VANCOUVER - The mountain pine beetle epidemic has chewed the guts out of British Columbia's forest industry and up to 12,000 jobs are in danger of disappearing within five years, says Independent MLA Bob Simpson, citing a confidential government report.
"If they don't do anything, the government documents show it's 12,000 jobs," said Simpson. "If they relax a whole bunch of land-use plans, it's still 8,800 jobs that they lose."
A draft of the government's mid-term timber supply project warns of economic and social havoc on communities in B.C.'s Interior.
The Feb. 12, 2012 report discusses a mitigation strategy that includes the province considering harvesting smaller trees and logging areas currently managed for their biodiversity, wildlife and scenic values.
And to avoid a conflict with next year's provincial election, the provincial government should develop a plan to deal with the problem by Dec. 13, 2012, the report said.
"The current mountain pine beetle epidemic in the Interior of British Columbia will result in a drastic decrease in timber supply in some areas, with potential for significant economic and social effects to the forest industry and forest-dependent communities."
The report stamped "confidential draft" appeared on the government's website until Tuesday afternoon, but was removed after the issue was raised by Simpson in the legislature.
The report, which focuses on the Lakes, Prince George, Quesnel and Williams Lake timber-supply areas, was written after the Union of British Columbia Municipalities passed a 2010 resolution calling on the provincial government to take action.
In the short term, from 2012 to 2020, the four areas are expected to have "sufficient quantities of timber" to maintain pre-beetle harvest levels, the report said.
But most of that timber is pine and has been dead for five to 10 years already.
"Those areas are going to run out of commercial timber," Simpson said. "They're going to start running out of logs. That's where the guts of your forest industry is right now."
Simpson said during question period in the legislature his hometown of Quesnel is down to about its last 18 months of timber supply and 1,600 jobs are in danger unless mitigation measures are taken.
"But those mitigation measures are highly controversial and will completely change the face of forestry in this province."
Simpson questioned whether the provincial government is prepared to consult the public on its mitigation efforts.
"The ministry is doing exactly what it should do right now," said Pat Bell, minister of jobs, tourism and innovation.
"They are doing the detailed analysis to determine what the options are.
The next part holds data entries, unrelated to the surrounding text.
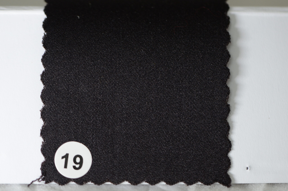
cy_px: 96
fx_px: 1078
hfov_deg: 15.2
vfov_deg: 10.1
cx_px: 144
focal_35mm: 135
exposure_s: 1/125
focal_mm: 90
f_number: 3.8
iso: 800
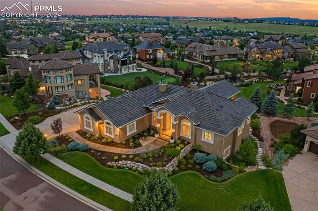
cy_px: 106
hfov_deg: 65.5
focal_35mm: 28
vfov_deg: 46.3
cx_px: 159
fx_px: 247
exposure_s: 1/10
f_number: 2.8
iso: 500
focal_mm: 10.26
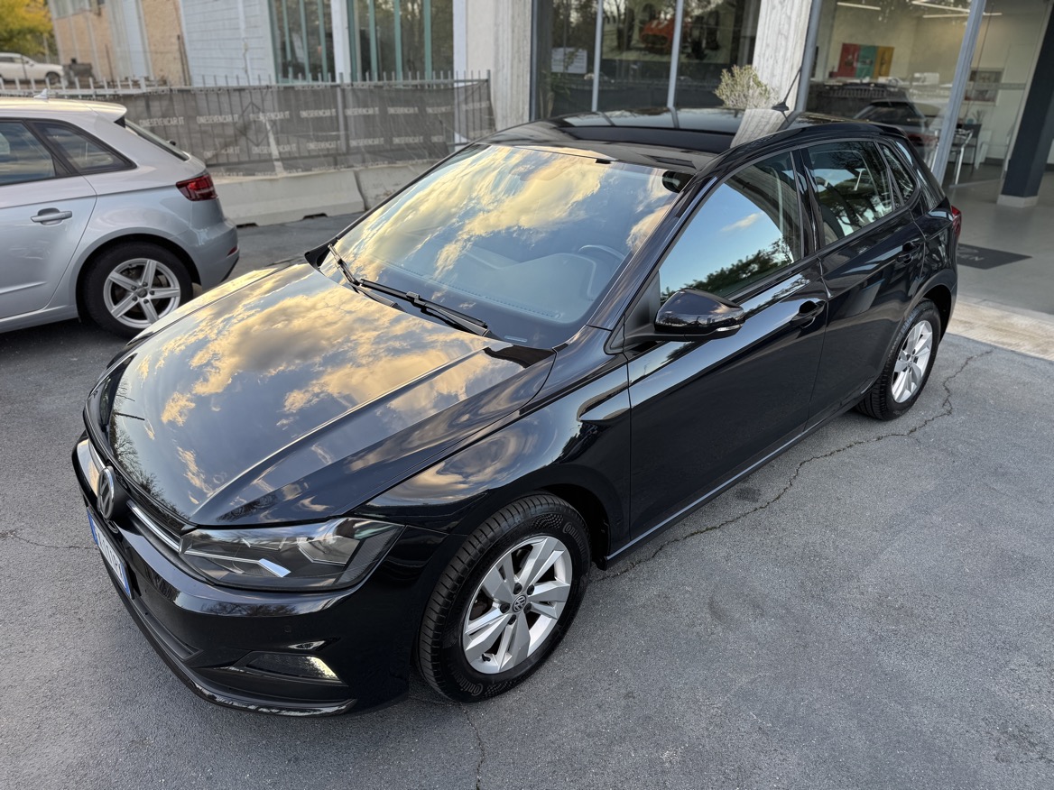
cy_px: 395
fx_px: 731
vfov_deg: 56.8
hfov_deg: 71.6
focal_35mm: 24
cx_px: 527
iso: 80
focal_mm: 6.76
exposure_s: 1/301
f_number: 1.78
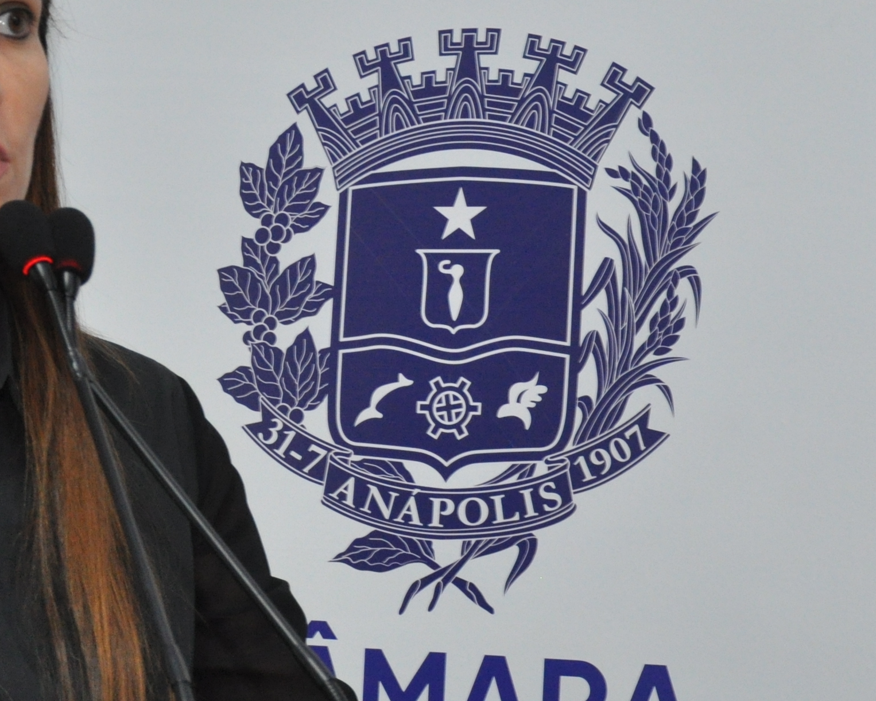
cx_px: 90
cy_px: 471
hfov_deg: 12.1
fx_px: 4097
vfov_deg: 9.8
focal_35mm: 158
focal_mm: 40
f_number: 5.6
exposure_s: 1/60
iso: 800
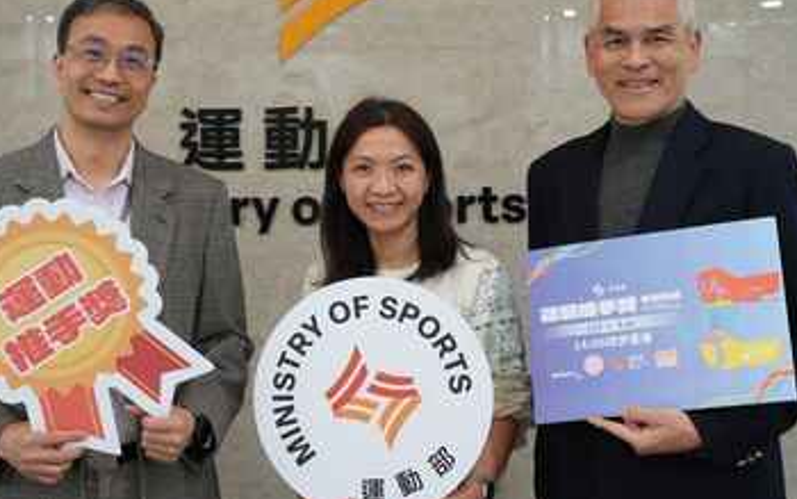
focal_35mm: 57
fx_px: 1238
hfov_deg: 35.7
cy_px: 216
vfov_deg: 22.8
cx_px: 367
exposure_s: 1/125
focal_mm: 49
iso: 2000
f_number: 6.3
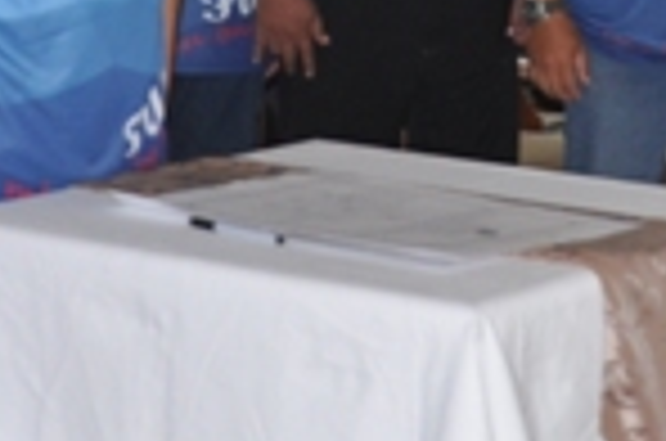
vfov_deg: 8.6
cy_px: -205
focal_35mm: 156
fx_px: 2880
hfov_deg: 13.2
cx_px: 374
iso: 400
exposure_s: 1/60
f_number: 3.8
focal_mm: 24
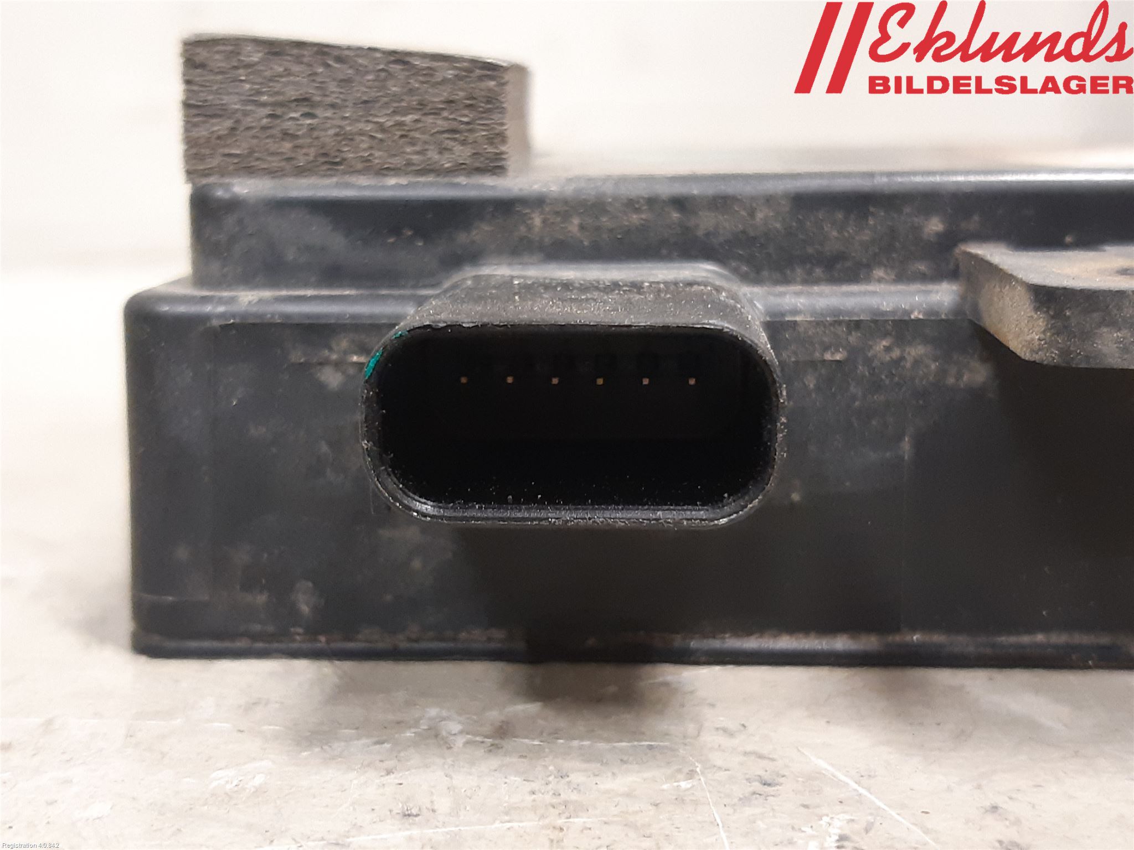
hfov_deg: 67.3
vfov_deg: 53.1
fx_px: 852
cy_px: 425
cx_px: 567
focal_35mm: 26
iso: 250
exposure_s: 1/25
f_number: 1.7
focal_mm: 3.93
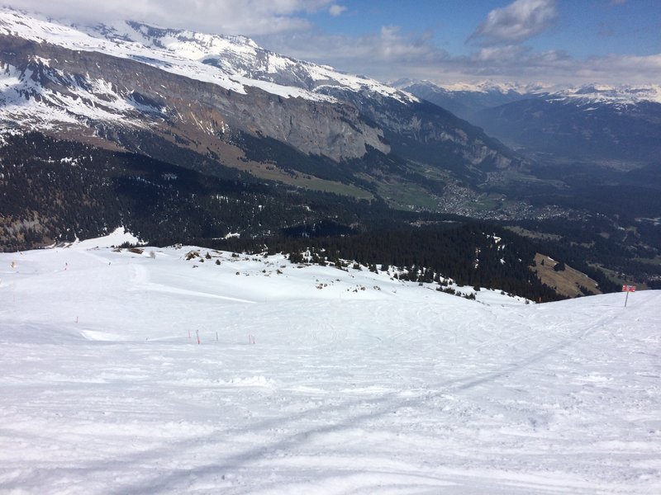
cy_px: 248
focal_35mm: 29
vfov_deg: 48.2
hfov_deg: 61.7
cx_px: 330
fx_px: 554
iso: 40
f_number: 2.2
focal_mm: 4.15
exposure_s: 1/8264
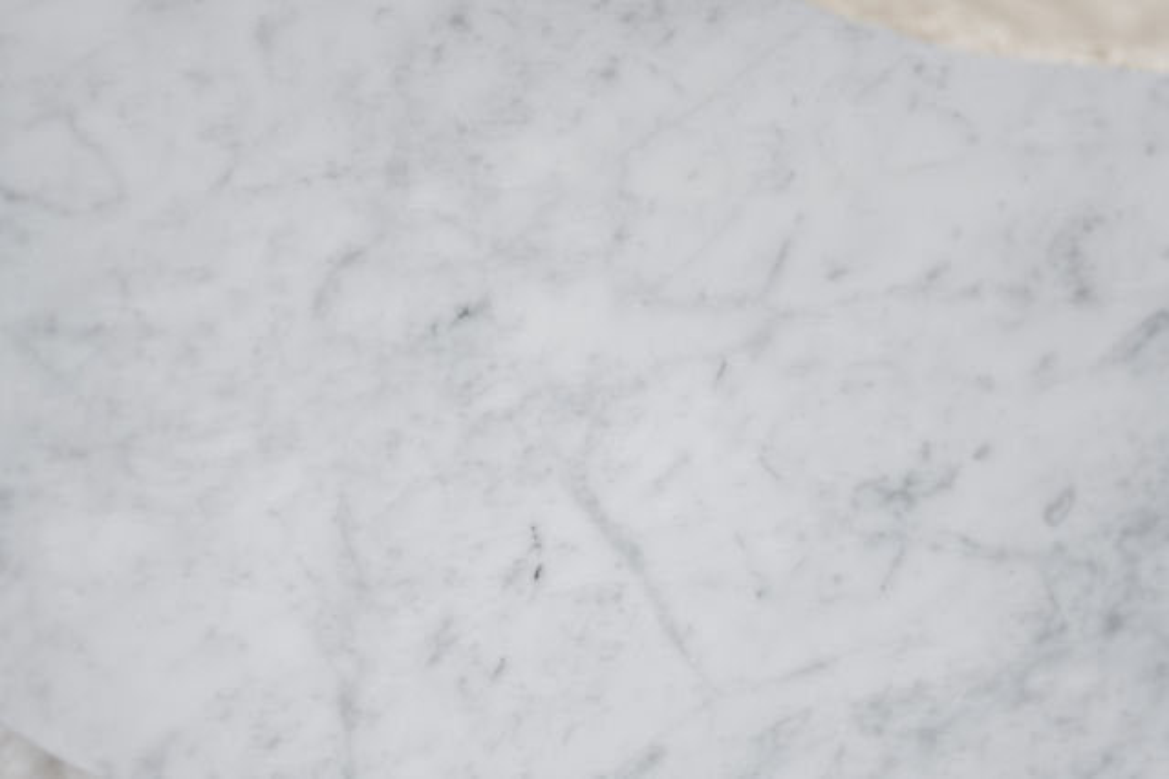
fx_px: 2760
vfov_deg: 16.1
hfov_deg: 23.9
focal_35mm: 85
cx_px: 584
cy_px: 390
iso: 100
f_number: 1.8
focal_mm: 85
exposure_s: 1/80
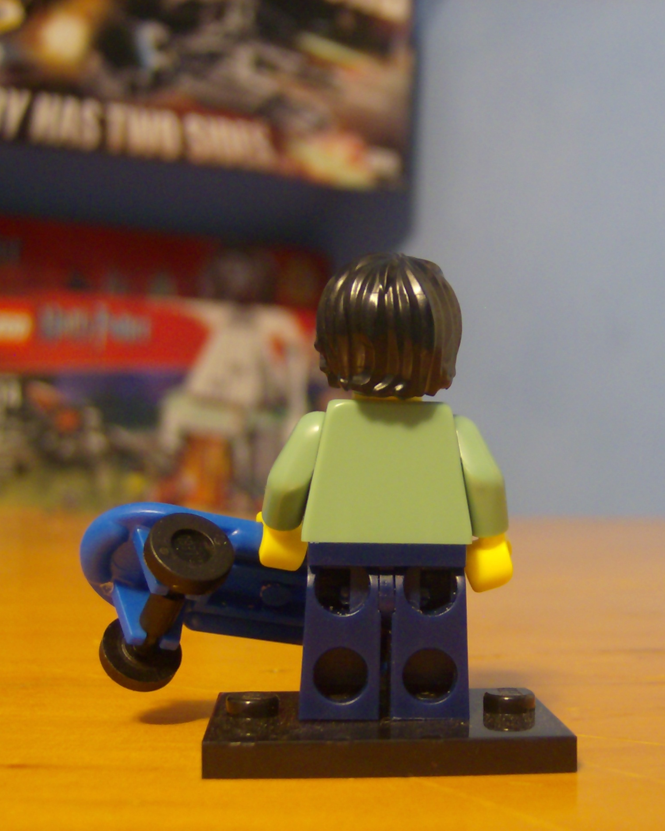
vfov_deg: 38.8
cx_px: 403
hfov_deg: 31.3
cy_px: 422
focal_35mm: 48
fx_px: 1181
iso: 200
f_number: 2.8
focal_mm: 6
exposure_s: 1/3.84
Those options will be presented, and there will be a public dialogue about those options."
The report said it's not economical to harvest dead pine over long hauls and said licensees have indicated the economic supply of dead pine varies from 1.5 years in Quesnel to about five years in Prince George.
Without mitigation, the timber supplies could drop by between 32 and 67 per cent, the report said.
"Regionally ... these reductions would lead to a timber supply that could support about 53 per cent less employment in the area than pre-beetle," it said, adding increasing the annual allowable cut in the mid-term could save thousands of jobs in all four areas.
The document provided the Liberals with several options, "assuming the government wants to engage in dialogue."
Among them were suggestions the government establish a parliamentary secretary who would report to the minister and lead the community engagement process or appointing an independent organization to engage communities in a discussion and report back to the government.
"It is not clear how to engage the various First Nations who also have an interest in both the stability of their communities as well as the non-timber values," the report added.
Back in July 2010, Central 1 Credit Union reported the pine-beetle epidemic would cost more than 11,000 jobs in the next 20 years.
But Bell, who was the forestry minister at the time, dismissed those findings, saying they were based on out-of-date information and said, instead, that the industry was poised to gain up to 10,000 jobs in the next decade.
"It's important for the public to understand while this data may have been relevant to 2005-2006, compared to today's employment numbers, we should see employment growth in the forest industry, not decline," Bell said at the time.
Simpson said he suspects the government is developing a plan to rebuild the Interior industry without consulting stakeholders.
"This has to come into the public domain," he said. "It's not some backroom discussion where Pat Bell gets the lead."
Simpson said the government needs to attack the pine beetle fallout in the Interior with the same gusto it's devoting to help the community of Burns Lake where an explosion earlier this year levelled a community sawmill and put 250 people out of work.
The amount of beetle-damaged wood being marketed by B.C. producers has prompted a trade complaint from the U.S. Lumber Coalition.
The coalition complains B.C. is getting around the Softwood Lumber Agreement by marketing beetle-damaged wood as low quality, thereby ensuring producers pay drastically cut rates of stumpage and gaining an unfair subsidy. The coalition maintains the lumber should be considered a grade that would prompt much higher stumpage fees.